The study of safety and toxicity are done using CELL LINES, which are engineered to express genes that are responsible for adverse reactions. The decline in the use of animals is due to the creation of cell lines, which helps to speed up drug development processes. If the preclinical trials are proven to be safe, then the organization involved in research can submit an Investigational New Drug (IND) to the appropriate authorities for approval of clinical trials in humans.
Clinical trials in humans are designed to assess drug safety, proper dosage, adverse reactions and chronic toxicity. They are conducted under guidelines such as FDA’s Current Good Clinical Practice (cGCP), which ensures the safety of human test subjects, and conforms to the U.S Code of Human Research Ethics. Clinical trials are conducted in three phases and tests a large number of humans in each phase. Success in each phase leads to the next or lack of success results in the trials being halted and the drug suspended.
Since the time taken to conduct clinical trials are very lengthy, often an independent contract research organization (CRO) undertakes such ventures. They liaise with the sponsor organization and also ensure that, the volunteers subjected to these trials accept the risks involved. Participation as study subjects is voluntary, however each one of them have to sign a document called informed consent. The informed consent can be withdrawn by them at any time.
This phase represent the testing of a new drug in humans to ascertain the drug’s safety, tolerability and safe dosage range. The testing group averages between 20 to 50 volunteers who are free from disease. However when testing oncology therapeutics, patients having cancer are chosen as subjects because involving healthy patients would be too risky as the side effects of chemotherapeutic agents are very pronounced.
In this phase a large group of volunteers (100 to 300) who are suffering from the disease for which the drug is intended participate. Normally the group is divided into two distinct pairs, one studying the dosage aspect and the other the efficacy of the drug. New investigational drugs during this phase have a high failure rate because of efficacy and safety issues.
The set goal in this phase is to determine the effectiveness of the drug, and its comparison with placebos or therapies already available and marketed. Thousands of volunteers are tested over a long period of time, stretching to several years in order to confirm long term safety of the drug. The research company files a new drug or biologics application with the country’s regulatory body. In the U.S, a company would file a New Drug Application (NDA) for a small molecule drug or a BIOLOGIC LICENSE APPLICATION (BLA) for a large molecule drug to the FDA. Similarly, in Europe it can be filed with European Medicines Agency known as EMEA. On getting approval from the regulatory body, the drug can be produced mass scale in a facility so approved and then marketed. In the U.S the need to confirm to FDA’s current good Manufacturing Practice (CGMP) is mandatory to ensure purity and safety of the product. There is a acute shortage of study subjects in conducting clinical trials worldwide.
In this phase the main objective is to determine and monitor the drug’s safety and efficacy when consumed by millions of diseased patients.
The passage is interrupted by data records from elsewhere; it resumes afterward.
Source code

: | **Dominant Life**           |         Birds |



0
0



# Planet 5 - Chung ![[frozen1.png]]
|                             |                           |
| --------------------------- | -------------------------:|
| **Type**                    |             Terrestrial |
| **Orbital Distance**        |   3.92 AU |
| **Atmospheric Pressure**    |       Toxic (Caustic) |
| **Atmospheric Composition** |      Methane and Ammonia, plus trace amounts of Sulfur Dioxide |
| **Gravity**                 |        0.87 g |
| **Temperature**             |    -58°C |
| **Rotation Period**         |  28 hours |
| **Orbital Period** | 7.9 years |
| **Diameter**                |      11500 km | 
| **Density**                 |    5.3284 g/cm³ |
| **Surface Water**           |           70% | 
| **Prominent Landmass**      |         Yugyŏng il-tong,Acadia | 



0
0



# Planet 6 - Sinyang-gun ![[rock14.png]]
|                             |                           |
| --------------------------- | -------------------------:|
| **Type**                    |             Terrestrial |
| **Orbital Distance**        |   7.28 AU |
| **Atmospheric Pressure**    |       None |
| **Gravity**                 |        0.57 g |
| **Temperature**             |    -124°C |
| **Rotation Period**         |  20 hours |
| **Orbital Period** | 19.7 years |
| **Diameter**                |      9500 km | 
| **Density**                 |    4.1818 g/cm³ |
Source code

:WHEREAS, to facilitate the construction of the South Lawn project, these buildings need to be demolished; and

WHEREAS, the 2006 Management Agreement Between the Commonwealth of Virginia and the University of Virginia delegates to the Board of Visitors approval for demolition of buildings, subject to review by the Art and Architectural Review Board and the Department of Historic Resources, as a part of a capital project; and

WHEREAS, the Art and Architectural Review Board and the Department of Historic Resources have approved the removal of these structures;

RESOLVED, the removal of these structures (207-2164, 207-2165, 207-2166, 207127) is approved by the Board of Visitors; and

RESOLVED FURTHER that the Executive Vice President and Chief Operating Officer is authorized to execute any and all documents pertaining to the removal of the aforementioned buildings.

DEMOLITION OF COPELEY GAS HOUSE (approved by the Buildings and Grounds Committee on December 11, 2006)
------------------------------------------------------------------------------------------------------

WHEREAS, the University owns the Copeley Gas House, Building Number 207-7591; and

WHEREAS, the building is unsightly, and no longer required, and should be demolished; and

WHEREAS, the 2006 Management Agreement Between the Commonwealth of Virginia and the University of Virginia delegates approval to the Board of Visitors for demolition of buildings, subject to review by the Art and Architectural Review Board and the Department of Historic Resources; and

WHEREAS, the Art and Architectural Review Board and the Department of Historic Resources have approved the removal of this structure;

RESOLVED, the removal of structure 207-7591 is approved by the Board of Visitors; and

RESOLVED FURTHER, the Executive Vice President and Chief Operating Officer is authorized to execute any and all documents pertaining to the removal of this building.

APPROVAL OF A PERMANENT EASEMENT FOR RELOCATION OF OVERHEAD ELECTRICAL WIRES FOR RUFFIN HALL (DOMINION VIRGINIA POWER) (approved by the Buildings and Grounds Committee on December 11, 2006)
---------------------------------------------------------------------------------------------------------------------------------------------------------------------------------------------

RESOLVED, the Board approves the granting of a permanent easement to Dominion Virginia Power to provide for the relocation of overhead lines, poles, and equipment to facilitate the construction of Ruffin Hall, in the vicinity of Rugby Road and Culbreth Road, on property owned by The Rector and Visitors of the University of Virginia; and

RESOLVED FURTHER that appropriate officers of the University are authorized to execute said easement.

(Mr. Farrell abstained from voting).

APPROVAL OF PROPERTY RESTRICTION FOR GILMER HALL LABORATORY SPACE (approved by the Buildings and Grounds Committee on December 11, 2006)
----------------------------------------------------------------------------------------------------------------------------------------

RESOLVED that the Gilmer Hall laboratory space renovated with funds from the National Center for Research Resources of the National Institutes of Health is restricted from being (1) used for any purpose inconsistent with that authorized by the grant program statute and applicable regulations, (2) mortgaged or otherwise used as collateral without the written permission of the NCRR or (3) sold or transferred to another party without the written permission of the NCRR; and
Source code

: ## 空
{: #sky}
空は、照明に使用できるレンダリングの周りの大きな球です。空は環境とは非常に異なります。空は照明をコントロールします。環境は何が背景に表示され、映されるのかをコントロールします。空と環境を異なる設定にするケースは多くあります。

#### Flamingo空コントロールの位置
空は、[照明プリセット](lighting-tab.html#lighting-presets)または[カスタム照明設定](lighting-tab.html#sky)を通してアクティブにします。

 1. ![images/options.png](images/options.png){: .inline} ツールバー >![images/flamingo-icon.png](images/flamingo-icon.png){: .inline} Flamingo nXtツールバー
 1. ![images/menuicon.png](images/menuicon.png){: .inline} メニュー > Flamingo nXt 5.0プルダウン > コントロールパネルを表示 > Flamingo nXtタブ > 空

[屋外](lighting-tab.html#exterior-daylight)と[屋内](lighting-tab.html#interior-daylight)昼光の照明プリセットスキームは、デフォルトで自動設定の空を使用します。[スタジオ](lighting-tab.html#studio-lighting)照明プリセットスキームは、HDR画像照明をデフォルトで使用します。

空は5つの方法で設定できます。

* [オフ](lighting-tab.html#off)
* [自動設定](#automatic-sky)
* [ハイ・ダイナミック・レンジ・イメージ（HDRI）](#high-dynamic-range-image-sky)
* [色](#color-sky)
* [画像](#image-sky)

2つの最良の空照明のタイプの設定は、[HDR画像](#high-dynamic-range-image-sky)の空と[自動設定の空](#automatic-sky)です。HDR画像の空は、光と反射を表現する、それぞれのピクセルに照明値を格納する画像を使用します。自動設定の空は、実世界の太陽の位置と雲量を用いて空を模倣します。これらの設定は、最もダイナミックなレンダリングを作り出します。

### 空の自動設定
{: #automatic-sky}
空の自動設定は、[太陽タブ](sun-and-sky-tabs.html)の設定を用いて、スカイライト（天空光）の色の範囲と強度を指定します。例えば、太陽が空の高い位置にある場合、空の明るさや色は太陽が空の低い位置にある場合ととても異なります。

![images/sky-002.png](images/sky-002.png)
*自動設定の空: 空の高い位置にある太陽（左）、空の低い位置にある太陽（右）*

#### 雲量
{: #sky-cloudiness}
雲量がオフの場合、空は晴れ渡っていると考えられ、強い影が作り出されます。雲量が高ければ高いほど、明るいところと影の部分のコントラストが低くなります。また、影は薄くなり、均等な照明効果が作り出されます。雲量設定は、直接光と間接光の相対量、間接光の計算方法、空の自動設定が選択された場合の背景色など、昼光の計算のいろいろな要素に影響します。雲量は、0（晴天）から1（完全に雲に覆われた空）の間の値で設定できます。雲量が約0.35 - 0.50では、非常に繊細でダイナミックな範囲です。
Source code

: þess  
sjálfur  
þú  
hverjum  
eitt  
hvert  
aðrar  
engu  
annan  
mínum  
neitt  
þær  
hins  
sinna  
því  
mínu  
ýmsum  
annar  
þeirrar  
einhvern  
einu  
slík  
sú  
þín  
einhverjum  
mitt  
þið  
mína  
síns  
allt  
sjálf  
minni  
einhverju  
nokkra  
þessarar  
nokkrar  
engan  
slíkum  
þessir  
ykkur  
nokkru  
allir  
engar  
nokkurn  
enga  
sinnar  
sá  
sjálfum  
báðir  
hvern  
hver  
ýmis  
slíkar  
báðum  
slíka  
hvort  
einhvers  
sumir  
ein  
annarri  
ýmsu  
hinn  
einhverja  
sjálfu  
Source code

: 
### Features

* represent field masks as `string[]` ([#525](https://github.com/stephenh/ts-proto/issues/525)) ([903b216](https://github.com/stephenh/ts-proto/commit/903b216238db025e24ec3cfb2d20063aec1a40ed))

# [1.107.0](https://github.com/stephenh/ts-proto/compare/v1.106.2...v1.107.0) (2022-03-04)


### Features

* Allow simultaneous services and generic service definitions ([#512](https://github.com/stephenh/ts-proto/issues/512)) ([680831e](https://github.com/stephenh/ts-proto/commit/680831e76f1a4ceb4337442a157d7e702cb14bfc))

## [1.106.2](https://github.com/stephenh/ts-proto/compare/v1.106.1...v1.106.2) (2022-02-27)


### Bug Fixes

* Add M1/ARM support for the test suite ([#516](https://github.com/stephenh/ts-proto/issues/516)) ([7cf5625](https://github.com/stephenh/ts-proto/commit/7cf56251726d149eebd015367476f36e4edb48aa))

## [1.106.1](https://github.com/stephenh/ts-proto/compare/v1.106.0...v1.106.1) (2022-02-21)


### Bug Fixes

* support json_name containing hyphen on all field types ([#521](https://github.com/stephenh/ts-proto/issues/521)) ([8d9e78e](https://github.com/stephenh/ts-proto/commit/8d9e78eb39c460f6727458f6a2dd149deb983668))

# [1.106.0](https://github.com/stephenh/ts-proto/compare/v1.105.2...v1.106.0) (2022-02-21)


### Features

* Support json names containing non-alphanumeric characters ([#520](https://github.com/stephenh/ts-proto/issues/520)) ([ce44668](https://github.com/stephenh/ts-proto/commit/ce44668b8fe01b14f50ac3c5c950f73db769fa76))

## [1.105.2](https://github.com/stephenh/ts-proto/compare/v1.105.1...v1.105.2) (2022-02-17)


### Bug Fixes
Sometimes acute adverse reactions are reported, since the trials have been conducted on a limited group of people. In such a scenario the company voluntarily withdraws the drug or the regulatory body does it. Further trials may or may not reinstate the concerned drug. The phases in product development or product pipeline averages 10 to 15 years for its completion. One is a thousand potential drugs will finally get approved.